The task — Each line below that contains the word "Нутчарут" is to be counted; give only the final number.

——————————

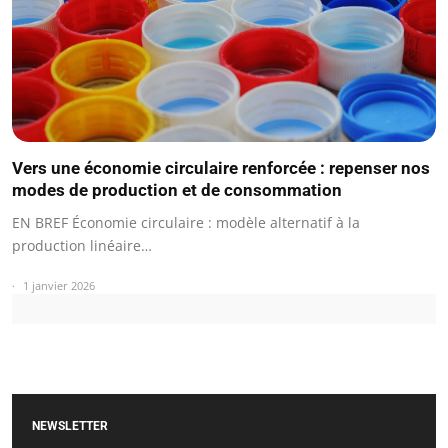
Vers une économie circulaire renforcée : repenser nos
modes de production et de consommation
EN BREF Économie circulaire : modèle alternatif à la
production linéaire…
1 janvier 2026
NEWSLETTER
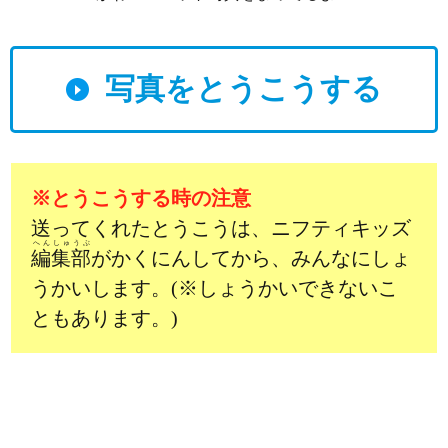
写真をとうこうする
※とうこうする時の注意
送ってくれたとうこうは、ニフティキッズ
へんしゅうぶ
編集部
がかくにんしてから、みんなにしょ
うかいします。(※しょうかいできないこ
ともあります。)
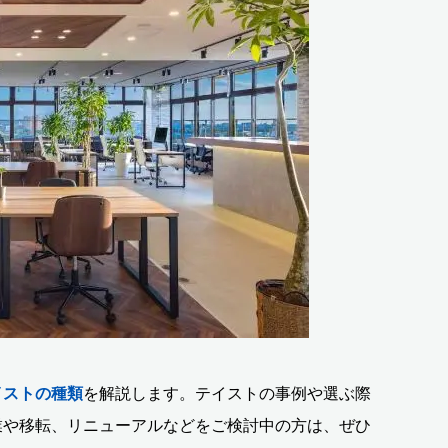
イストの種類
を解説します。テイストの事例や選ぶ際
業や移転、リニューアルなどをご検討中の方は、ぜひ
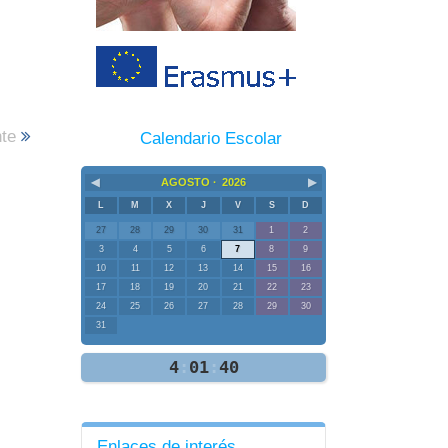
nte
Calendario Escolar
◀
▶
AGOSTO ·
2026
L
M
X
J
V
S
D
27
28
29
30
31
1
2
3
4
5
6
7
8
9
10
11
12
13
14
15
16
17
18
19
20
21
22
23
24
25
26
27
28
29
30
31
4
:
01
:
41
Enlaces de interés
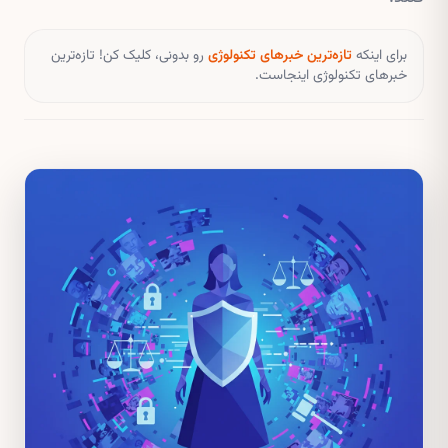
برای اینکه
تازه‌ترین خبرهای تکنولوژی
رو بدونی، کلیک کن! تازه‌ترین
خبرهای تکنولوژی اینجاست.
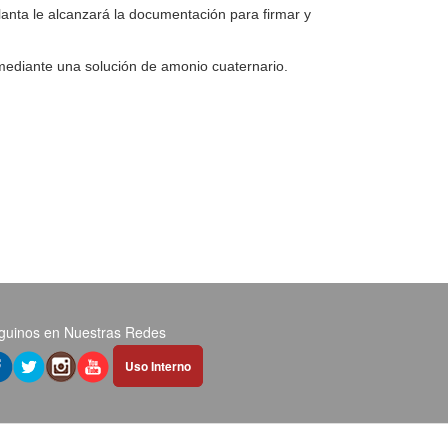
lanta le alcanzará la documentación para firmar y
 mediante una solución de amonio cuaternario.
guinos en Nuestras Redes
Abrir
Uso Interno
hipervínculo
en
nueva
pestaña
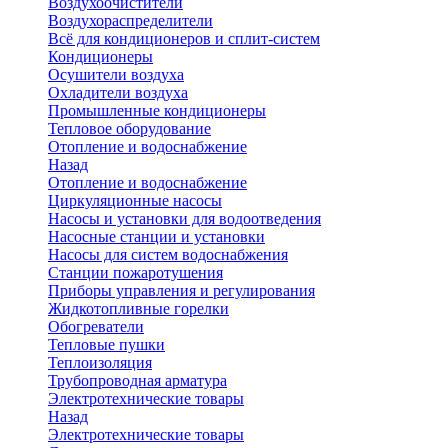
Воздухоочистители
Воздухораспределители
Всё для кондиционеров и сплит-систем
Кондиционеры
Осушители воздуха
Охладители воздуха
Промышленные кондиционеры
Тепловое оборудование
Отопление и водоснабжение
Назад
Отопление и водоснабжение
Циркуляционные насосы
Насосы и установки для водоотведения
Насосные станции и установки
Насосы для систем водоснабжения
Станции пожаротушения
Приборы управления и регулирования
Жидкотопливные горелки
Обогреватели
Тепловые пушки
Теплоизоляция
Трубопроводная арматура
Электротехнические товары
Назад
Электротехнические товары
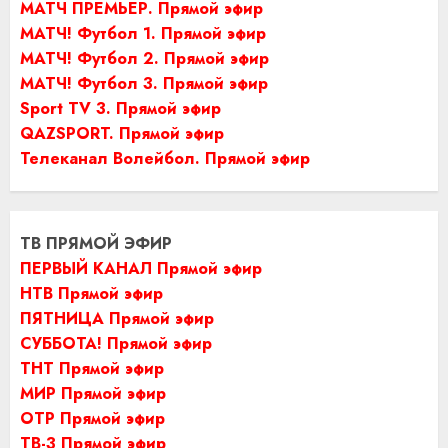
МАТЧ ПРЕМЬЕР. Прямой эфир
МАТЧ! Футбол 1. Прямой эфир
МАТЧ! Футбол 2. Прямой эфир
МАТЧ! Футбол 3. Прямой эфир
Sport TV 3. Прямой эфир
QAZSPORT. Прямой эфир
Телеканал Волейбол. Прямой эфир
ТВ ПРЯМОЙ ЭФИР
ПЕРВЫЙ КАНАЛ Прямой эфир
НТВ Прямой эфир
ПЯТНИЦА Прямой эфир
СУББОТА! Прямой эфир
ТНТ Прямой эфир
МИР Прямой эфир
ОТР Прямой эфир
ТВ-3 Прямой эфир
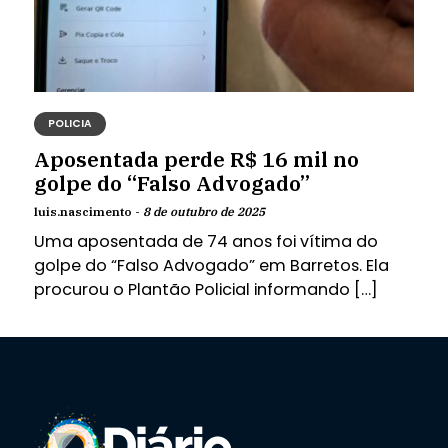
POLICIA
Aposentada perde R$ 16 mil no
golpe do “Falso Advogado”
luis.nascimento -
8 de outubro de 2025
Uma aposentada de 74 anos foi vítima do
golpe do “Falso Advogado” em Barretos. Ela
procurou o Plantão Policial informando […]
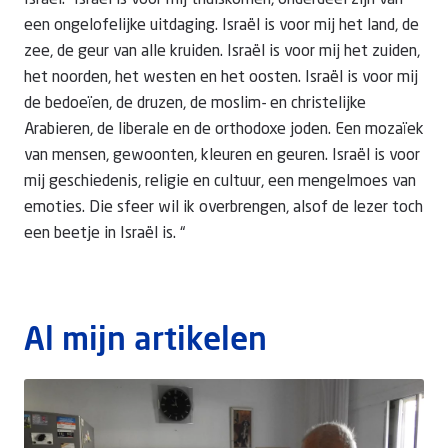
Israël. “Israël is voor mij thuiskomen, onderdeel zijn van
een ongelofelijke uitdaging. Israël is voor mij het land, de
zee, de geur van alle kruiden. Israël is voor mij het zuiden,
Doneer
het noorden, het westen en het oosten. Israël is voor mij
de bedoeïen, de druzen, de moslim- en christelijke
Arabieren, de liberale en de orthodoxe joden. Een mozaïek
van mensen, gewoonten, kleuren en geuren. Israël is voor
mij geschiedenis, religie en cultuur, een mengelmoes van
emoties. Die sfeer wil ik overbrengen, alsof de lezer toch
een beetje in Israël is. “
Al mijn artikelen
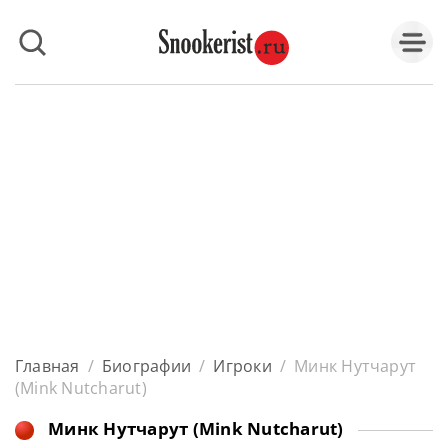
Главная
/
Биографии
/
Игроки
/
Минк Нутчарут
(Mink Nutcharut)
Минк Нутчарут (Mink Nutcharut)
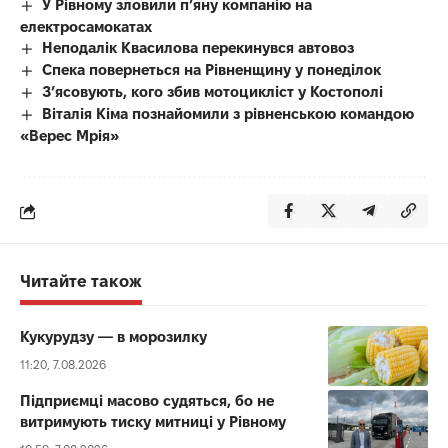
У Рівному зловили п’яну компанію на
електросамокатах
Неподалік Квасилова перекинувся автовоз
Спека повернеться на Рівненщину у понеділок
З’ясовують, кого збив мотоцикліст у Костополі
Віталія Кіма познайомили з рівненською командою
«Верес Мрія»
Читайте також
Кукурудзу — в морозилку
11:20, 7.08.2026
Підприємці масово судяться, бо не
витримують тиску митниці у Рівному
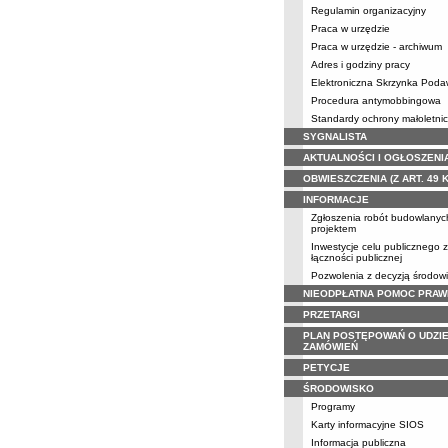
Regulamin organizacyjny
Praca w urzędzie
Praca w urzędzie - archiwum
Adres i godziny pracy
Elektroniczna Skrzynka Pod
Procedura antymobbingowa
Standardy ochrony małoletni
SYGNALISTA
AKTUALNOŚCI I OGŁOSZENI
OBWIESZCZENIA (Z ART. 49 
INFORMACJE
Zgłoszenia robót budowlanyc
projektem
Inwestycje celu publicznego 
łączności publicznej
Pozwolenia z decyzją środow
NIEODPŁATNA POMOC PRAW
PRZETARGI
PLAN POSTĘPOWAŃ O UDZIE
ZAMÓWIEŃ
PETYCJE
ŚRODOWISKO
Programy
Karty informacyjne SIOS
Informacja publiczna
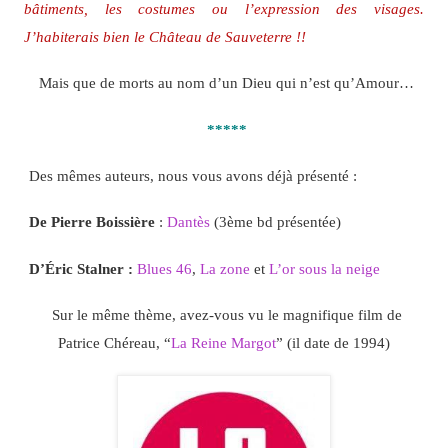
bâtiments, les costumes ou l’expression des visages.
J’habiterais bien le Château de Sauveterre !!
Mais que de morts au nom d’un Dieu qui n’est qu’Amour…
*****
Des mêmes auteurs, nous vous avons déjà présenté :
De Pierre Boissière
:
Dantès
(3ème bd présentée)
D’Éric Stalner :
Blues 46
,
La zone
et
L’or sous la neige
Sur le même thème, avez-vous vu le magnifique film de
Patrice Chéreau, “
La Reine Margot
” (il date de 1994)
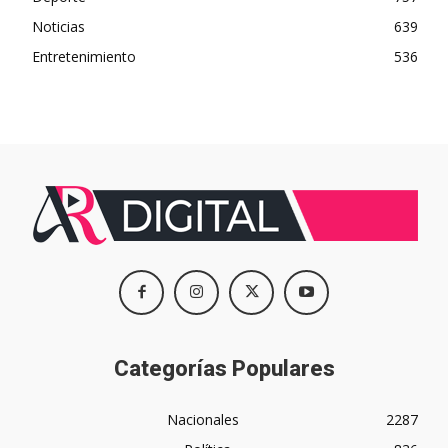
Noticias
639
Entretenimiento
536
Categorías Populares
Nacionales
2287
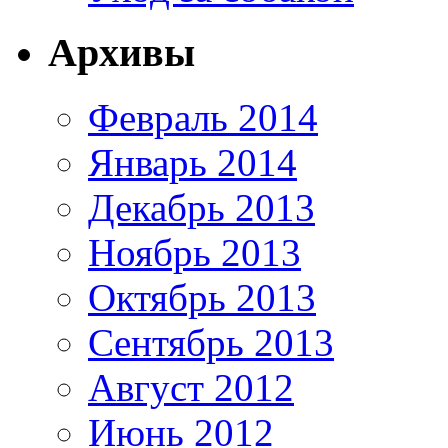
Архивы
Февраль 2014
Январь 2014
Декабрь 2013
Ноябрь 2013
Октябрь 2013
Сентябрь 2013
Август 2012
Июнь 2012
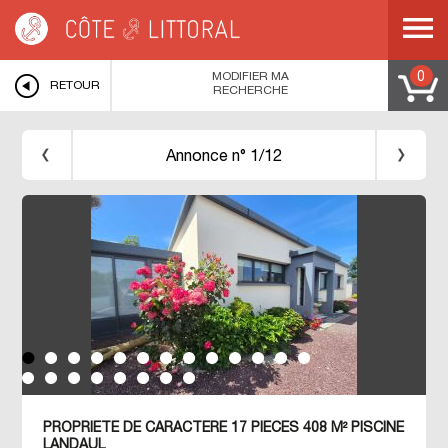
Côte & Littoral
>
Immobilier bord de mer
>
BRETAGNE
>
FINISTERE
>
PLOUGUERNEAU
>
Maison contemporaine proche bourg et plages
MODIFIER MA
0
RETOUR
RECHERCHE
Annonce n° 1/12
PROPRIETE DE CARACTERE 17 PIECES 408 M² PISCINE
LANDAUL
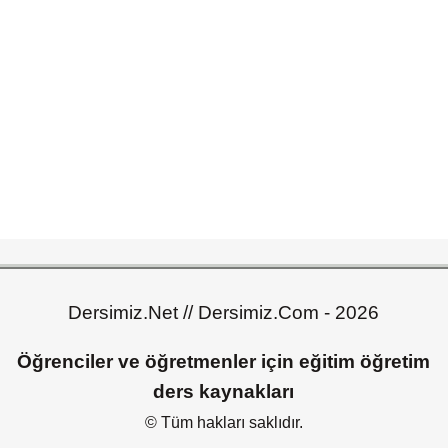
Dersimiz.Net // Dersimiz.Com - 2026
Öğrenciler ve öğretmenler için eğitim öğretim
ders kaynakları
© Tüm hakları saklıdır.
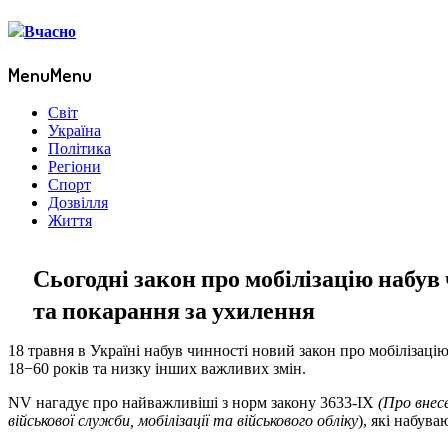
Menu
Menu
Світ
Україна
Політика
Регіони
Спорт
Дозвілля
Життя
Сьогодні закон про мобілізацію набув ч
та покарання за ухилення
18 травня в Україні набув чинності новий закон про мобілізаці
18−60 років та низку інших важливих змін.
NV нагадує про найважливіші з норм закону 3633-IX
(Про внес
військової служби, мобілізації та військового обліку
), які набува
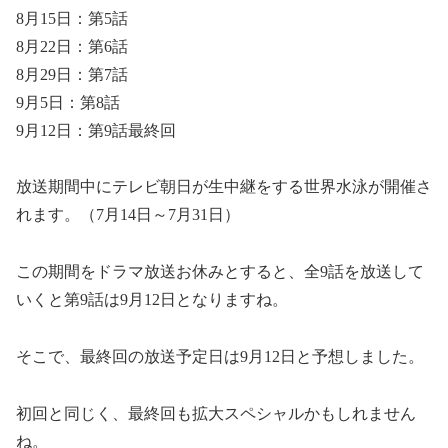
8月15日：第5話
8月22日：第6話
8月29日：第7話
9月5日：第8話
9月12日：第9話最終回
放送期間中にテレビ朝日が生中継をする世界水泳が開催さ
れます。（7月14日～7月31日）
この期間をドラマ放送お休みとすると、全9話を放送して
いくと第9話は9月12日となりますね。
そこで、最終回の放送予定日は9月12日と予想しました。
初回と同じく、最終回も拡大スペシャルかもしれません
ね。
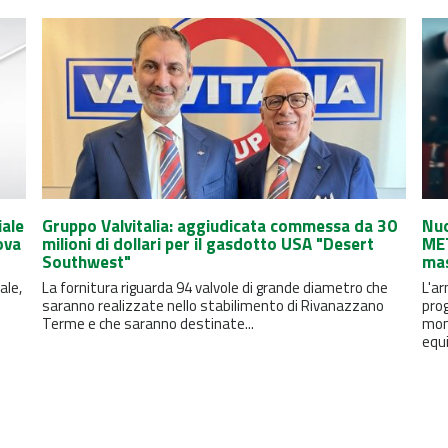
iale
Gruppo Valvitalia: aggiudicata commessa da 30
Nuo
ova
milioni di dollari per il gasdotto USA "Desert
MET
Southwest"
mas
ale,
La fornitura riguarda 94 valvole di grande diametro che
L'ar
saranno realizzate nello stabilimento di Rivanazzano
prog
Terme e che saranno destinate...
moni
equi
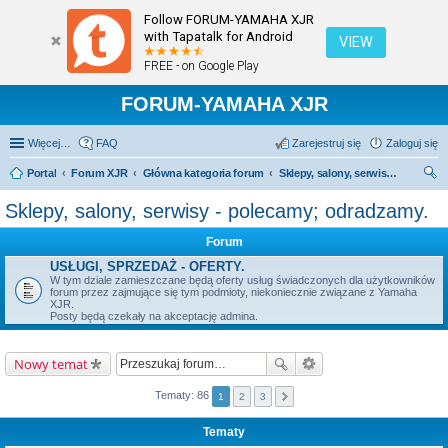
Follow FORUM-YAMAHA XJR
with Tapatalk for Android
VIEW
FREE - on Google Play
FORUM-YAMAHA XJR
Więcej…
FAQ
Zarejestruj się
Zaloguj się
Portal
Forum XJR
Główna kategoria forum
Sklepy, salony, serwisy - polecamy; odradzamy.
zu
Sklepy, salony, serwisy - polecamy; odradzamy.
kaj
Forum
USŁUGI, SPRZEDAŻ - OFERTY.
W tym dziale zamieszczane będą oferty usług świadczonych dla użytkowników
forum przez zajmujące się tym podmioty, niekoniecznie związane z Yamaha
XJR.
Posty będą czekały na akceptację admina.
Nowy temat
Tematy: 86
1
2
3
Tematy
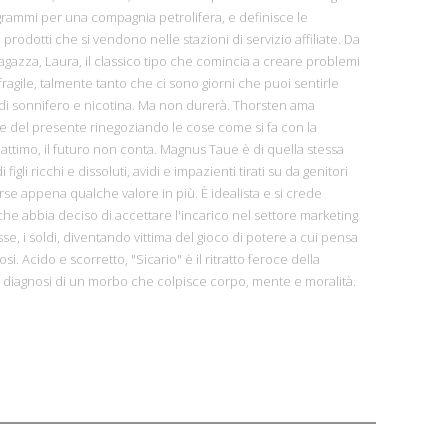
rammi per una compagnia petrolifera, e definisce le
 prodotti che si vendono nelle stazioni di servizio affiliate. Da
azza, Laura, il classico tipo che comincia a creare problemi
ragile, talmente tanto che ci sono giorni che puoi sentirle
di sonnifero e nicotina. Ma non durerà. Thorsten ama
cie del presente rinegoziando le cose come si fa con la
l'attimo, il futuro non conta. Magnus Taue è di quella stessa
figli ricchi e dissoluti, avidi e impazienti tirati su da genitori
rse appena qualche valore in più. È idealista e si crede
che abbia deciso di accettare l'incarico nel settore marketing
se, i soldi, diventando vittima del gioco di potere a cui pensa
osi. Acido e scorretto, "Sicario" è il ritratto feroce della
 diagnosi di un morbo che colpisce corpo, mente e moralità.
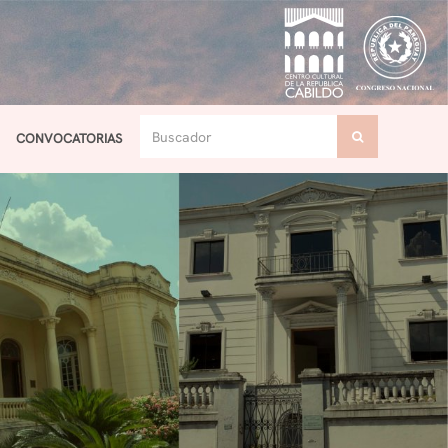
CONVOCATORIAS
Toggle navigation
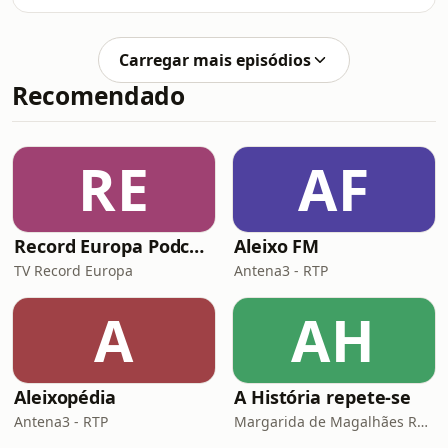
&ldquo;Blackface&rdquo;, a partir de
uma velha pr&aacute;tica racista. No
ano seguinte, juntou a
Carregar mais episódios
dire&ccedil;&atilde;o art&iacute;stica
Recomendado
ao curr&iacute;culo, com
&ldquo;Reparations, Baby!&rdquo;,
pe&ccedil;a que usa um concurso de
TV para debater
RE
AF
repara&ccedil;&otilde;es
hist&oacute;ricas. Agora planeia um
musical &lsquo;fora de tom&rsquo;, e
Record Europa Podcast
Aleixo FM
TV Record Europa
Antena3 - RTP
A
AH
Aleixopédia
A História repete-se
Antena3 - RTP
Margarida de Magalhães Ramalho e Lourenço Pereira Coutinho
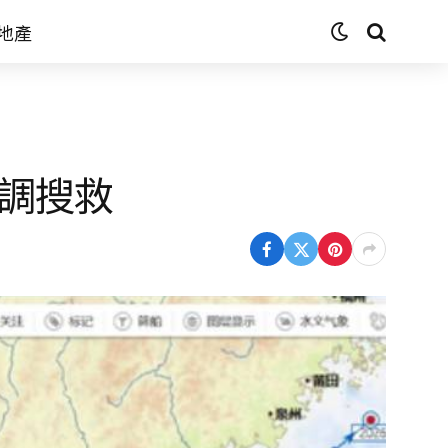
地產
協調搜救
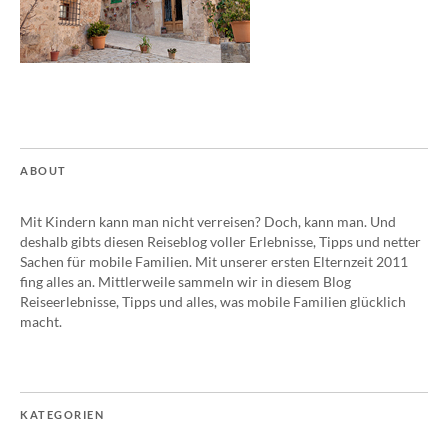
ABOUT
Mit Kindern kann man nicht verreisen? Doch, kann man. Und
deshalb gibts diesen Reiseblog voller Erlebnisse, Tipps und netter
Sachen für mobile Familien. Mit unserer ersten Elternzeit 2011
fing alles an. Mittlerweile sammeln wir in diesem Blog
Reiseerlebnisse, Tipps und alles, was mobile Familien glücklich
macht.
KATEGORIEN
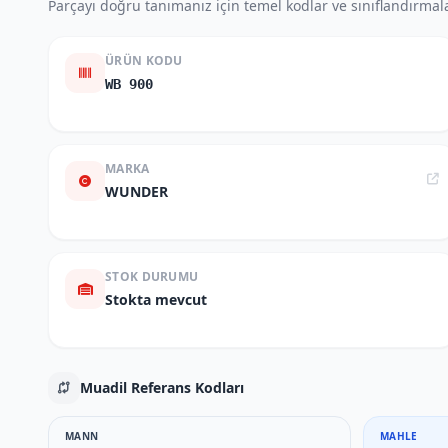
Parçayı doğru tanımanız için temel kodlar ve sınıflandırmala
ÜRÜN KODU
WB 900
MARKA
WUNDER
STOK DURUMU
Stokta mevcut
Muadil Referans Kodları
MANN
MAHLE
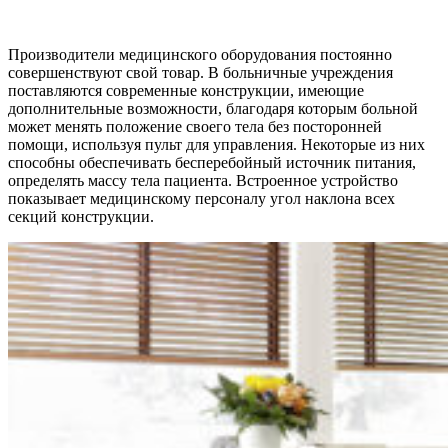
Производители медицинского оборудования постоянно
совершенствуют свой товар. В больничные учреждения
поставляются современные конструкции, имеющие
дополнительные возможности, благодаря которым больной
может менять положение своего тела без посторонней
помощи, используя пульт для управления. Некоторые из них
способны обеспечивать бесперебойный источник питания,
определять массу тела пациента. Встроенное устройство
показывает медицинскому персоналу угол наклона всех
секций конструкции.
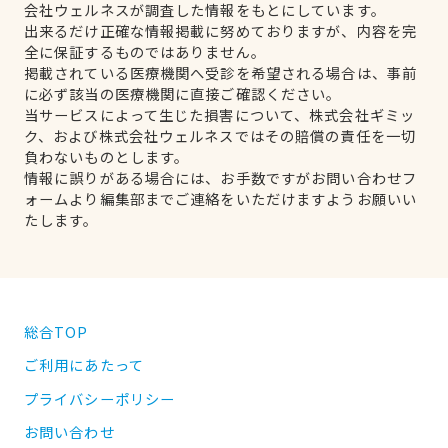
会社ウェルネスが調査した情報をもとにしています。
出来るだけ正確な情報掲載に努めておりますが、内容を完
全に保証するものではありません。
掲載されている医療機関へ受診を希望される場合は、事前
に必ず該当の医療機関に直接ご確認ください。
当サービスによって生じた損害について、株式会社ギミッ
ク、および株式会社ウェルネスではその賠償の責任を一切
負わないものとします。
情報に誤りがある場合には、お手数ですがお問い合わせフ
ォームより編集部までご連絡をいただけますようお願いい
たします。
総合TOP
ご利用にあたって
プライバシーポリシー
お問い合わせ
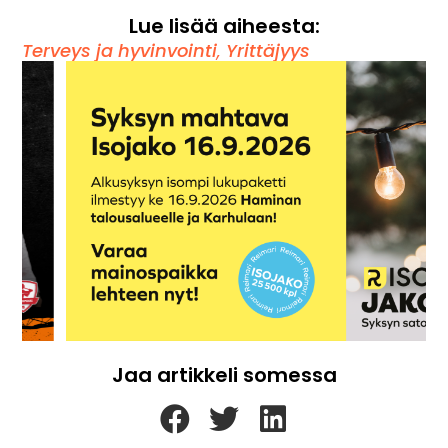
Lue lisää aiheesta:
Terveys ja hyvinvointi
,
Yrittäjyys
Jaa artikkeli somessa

——————————

Solution — 2